The research found more than two-thirds (69%) of lenders feel the scheme is artificially inflating house prices with 57% of mortgage advisers sharing this fear.
Brokers also have concerns over the pricing of the mortgage scheme with 51% fearing the pricing of the government-backed mortgages will cause the scheme’s downfall.
While the industry has doubts over the mortgage guarantee scheme reaching the end of its intended life lenders and brokers are more positive about the equity loan being extended beyond March 2016. A quarter of lenders (23%) and 18% of mortgage brokers expect the government to extend this scheme.
IMLA executive director Peter Williams said: “These findings throw the spotlight on crucial policy decisions that must be thought through to safeguard the recovery in mortgage lending and house building. The overall Help to Buy scheme has delivered a much needed boost over the last twelve months and we would certainly be looking at a more subdued supply situation without it.

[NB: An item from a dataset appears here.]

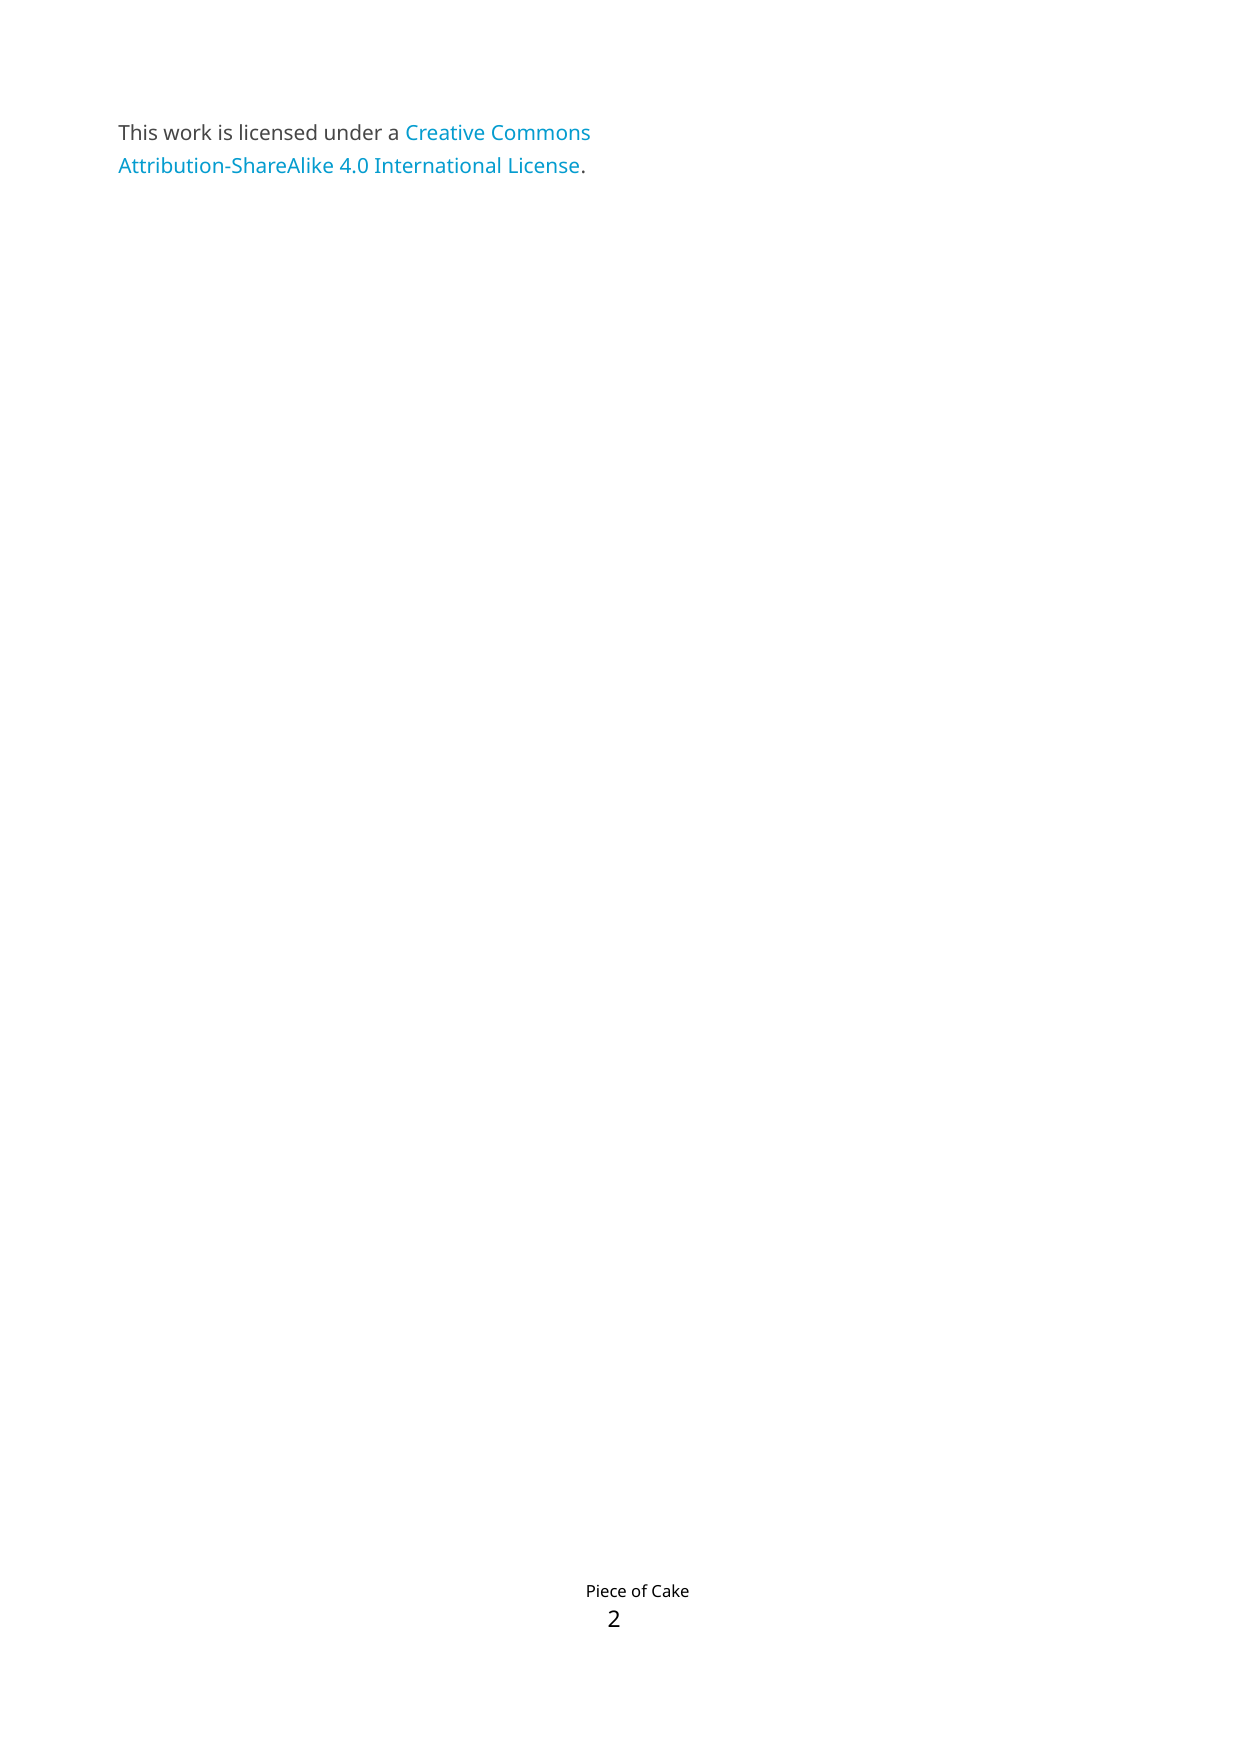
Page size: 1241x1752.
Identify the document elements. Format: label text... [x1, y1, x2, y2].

text This work is licensed under a Creative Commons Attribution-ShareAlike 4.0 International License. [118, 118, 605, 179]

“In particular, Help to Buy 2 has helped to reopen the higher LTV market after the downturn. This has done much to transform the hopes of first time buyers who can afford a mortgage but struggle to save an initial deposit. There are few clearer drivers for more homes to be built than aspiring buyers returning to the market.
“However, situations change and the industry is facing a considerable uplift in regulatory controls over the next two years. It will be essential to track how those bed in and what their consequences are for specific market segments. Armed with that understanding we can then be much clearer as to how and when we might best phase out the government schemes.”